***** Texto de origem *****

Sonhos não morrem

09 de Mayo de 2019

[Por: José Neivaldo de Souza]




O sonho encheu a noite

Extravasou pro meu dia

Encheu minha vida

E é dele que eu vou viver

Porque sonho não morre 

(Adélia Prado)

 

Os pesadelos têm me angustiado. Na minha comum interpretação, eles expressam as imagens de um real que nos mete medo e nos apavora. Eles existem e nos comunicam a falta de horizonte, de caminho e de utopia. Os fantasmas que os povoam jamais dormem, são perturbadores da paz e da tranquilidade.  Pergunto pelos sonhos de juventude nos quais as coisas que não existem são mais admiradas e nos enchem de esperanças. Ah... escreveu Paul Valéry: “o que seria de nós sem o socorro das coisas que não existem?”, sem a utopia que aponta o horizonte e fortalece a alma.

***** Dados fornecidos *****

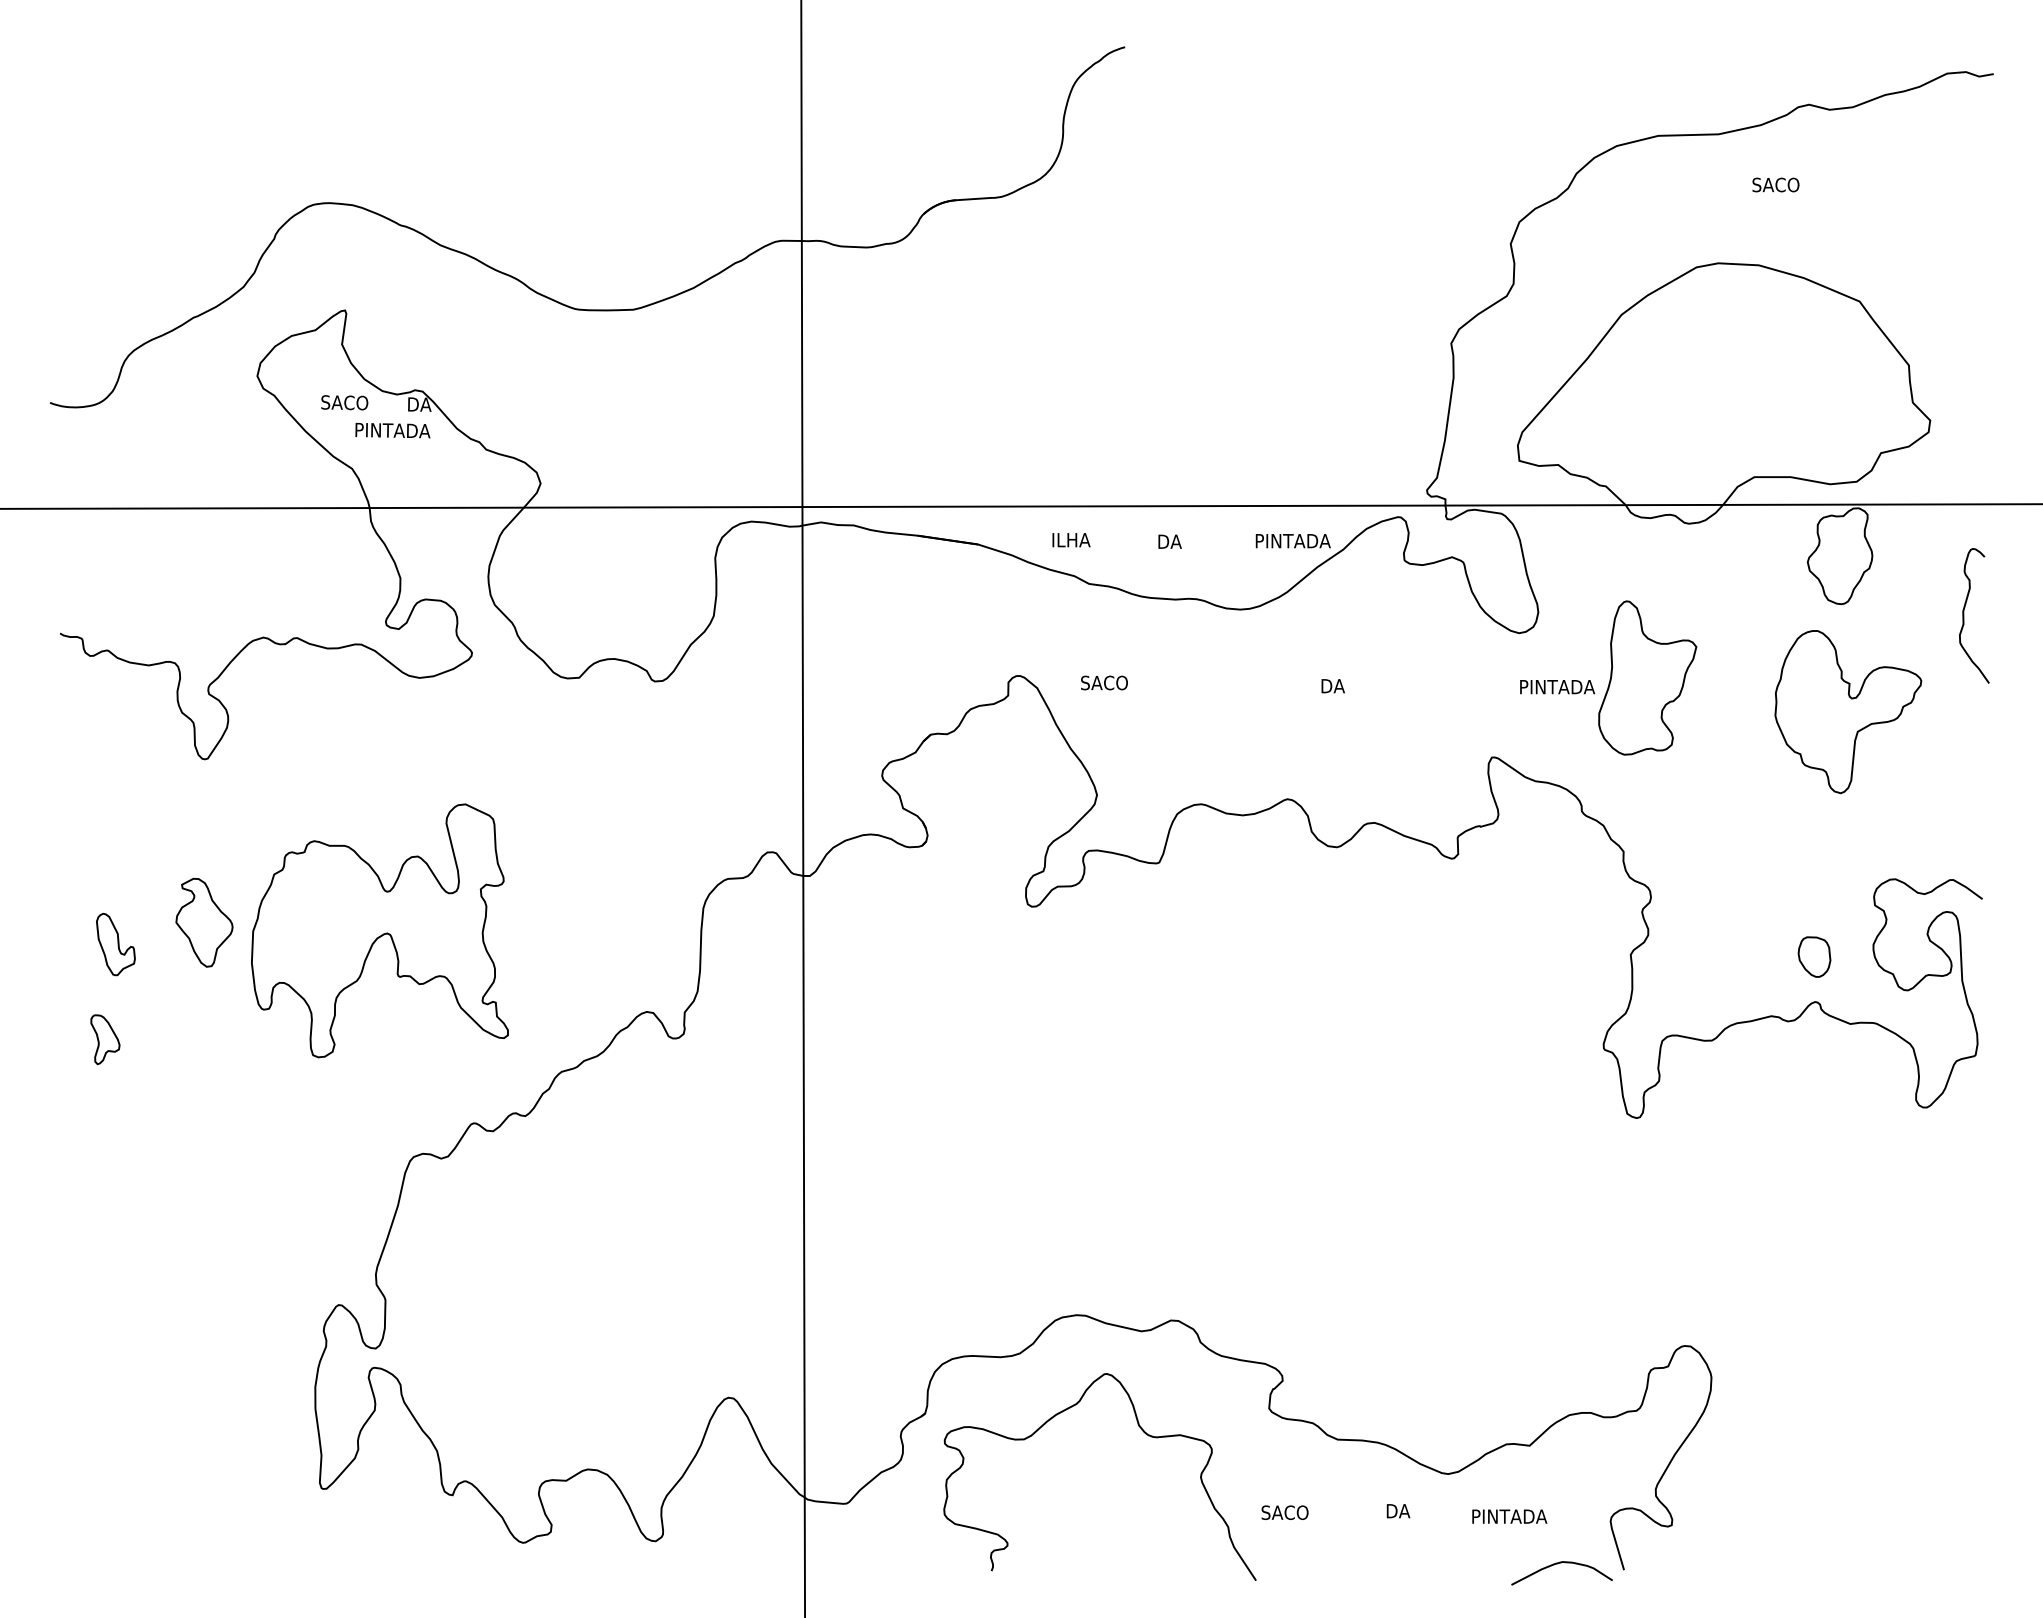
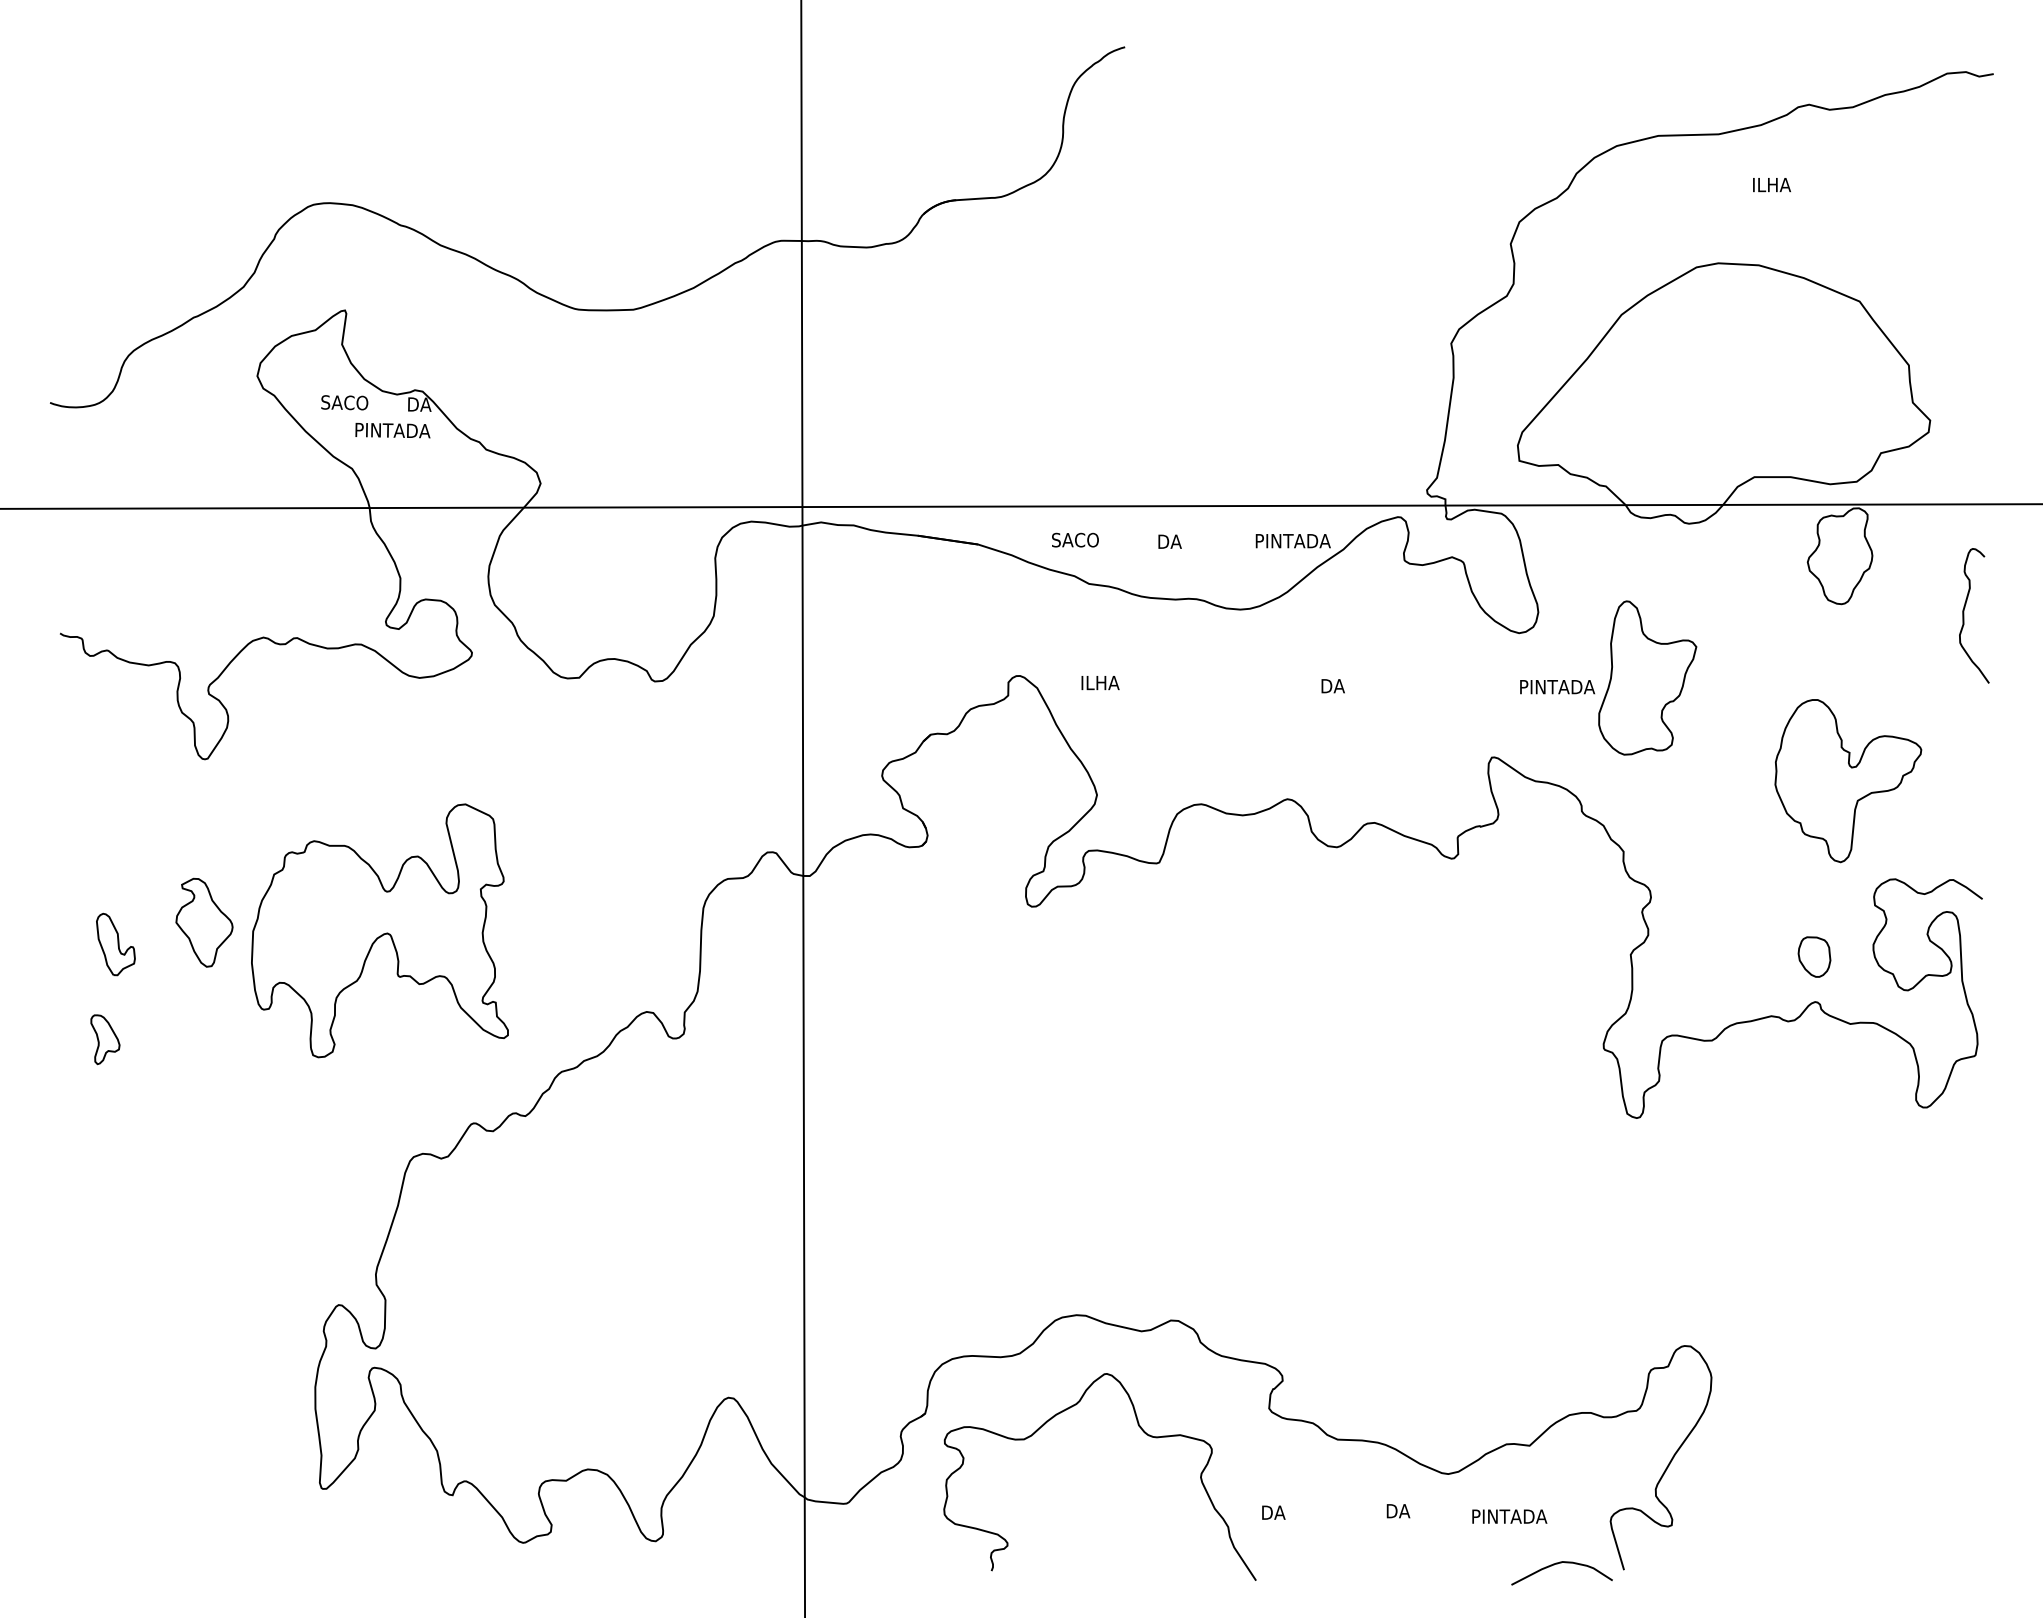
text at (1775, 184): SACO -> ILHA
text at (1075, 539): ILHA -> SACO
text at (1104, 682): SACO -> ILHA
part at (1848, 712) position: (1848, 712) -> (1848, 781)
text at (1284, 1512): SACO -> DA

*****

*Tarefa solicitada*
Dê continuidade ao texto sobre sonhos e pesadelos, começando logo após a última frase apresentada.

*Resposta*
 

Eduardo Galeano, pensador uruguaio, comentara que, numa conferência aos jovens, surgiu uma pergunta, talvez a mais difícil de ser respondida: para que serve a utopia? Seu colega de mesa, um cineasta argentino, tomou a palavra e respondeu que a utopia está no horizonte e quanto mais a perseguimos, mais ela nos foge; por mais que caminhemos em sua direção, jamais a alcançaremos. Diante da perplexidade dos alunos ele respondeu: “serve para que eu não deixe de caminhar”. A utopia, como os sonhos, suscita perguntas e nos incita a continuar o trajeto da vida. E, por mais inatingível que ela seja, “o que importa não é a partida e nem a chegada, mas a travessia”, como bem nos lembra Guimarães Rosa.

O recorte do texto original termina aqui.